The same ideology which burns brighter than the Made-In-USA bombs that are fired by Turkish hands on Jarablus and its innocent civilians right now, and which will act as the guiding light that will lead the displaced to flow into Kobanê, Cezîrê and Afrin.

The free, autonomous zones of liberty, humanity, and resistance continue to exist. They occur and occur and occur and persist and burn bright despite the closed borders, the secret meetings, the alliances made and broken. No longer can we even rely on the mountains, for even they cannot protect us against such wholesale treachery, just as we have never been able to rely on certain Kurds among ourselves.

But the source of our liberation is already within our grasp. In young hands that hold weapons of liberation and freedom, and ideologies of inclusiveness and multiculturalism on the other.

As the imperialist, bloodthirsty vampires of capitalism help each other destroy Syria and Rojava, bombing children into terror and trauma, we rebuild. We take in the hungry, the weary, the displaced and the dispossessed. We take in the very people who were responsible and in charge of our torture, rapes, massacres and oppression in not so long ago yesterdays, and we place the warm cloth of inclusive democracy on their tired, hunched shoulders.

And this is the greatest weapon, the greatest threat, the greatest explosive device of profound change and humanity that they are attempting to suffocate with their terrorist tactics in the pretence of destroying other terrorists that their terrorism birthed.

But our weapon is far greater: Kurdish revolutionary Abdullah Öcalan — the now fragile old man deemed so dangerous that they have forced him to sit alone in a cell for 17 years on İmralı Island — birthed an ideology and a revolution so profound that it destroyed thousands of years of racism and sexism so that weary Arab women can flee willingly into the safe liberating arms of Kurdish women.

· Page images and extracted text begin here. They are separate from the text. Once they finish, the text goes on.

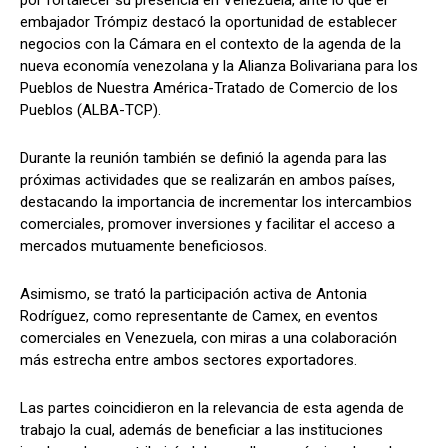
embajador Trómpiz destacó la oportunidad de establecer
negocios con la Cámara en el contexto de la agenda de la
nueva economía venezolana y la Alianza Bolivariana para los
Pueblos de Nuestra América-Tratado de Comercio de los
Pueblos (ALBA-TCP).
Durante la reunión también se definió la agenda para las
próximas actividades que se realizarán en ambos países,
destacando la importancia de incrementar los intercambios
comerciales, promover inversiones y facilitar el acceso a
mercados mutuamente beneficiosos.
Asimismo, se trató la participación activa de Antonia
Rodríguez, como representante de Camex, en eventos
comerciales en Venezuela, con miras a una colaboración
más estrecha entre ambos sectores exportadores.
Las partes coincidieron en la relevancia de esta agenda de
trabajo la cual, además de beneficiar a las instituciones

The ideology that drives Armenian, Assyrian, Arab, Christian, and others to join hands with the Kurds — willingly, organically, with the blood of their bodies that they place together at the frontlines — to form the alternative.

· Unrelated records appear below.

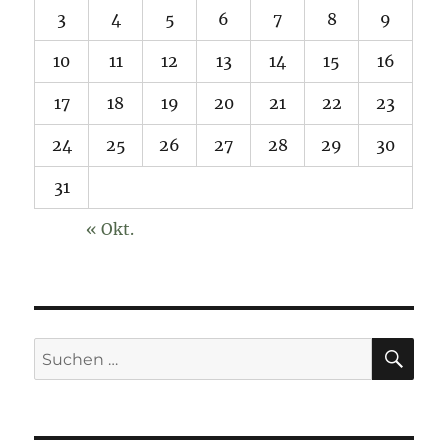
3
4
5
6
7
8
9
10
11
12
13
14
15
16
17
18
19
20
21
22
23
24
25
26
27
28
29
30
31
« Okt.
SU
Suchen
nach: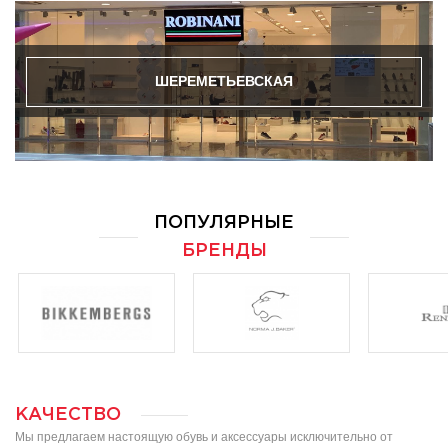
ШЕРЕМЕТЬЕВСКАЯ
ПОПУЛЯРНЫЕ
БРЕНДЫ
КАЧЕСТВО
Мы предлагаем настоящую обувь и аксессуары исключительно от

The legend of Rojava, of Kobanê lives today — breathes, exists, forms and reformulates. Rojava will not be conferred to the past, will not be like the Camelots, the Avalons, nor Homer's Ithaca of yesteryears because too many people have come to know its name and too many are willing to die for it. Not for the Utopia it could be in the distant, unforeseeable future, but the Utopia that it is today.

They don't even know what they are fighting with their war-producing, bomb-manufacturing based alliances: you can kill people, destroy buildings made out of the toughest reinforced cement and metals, but you cannot destroy ideas and free minds.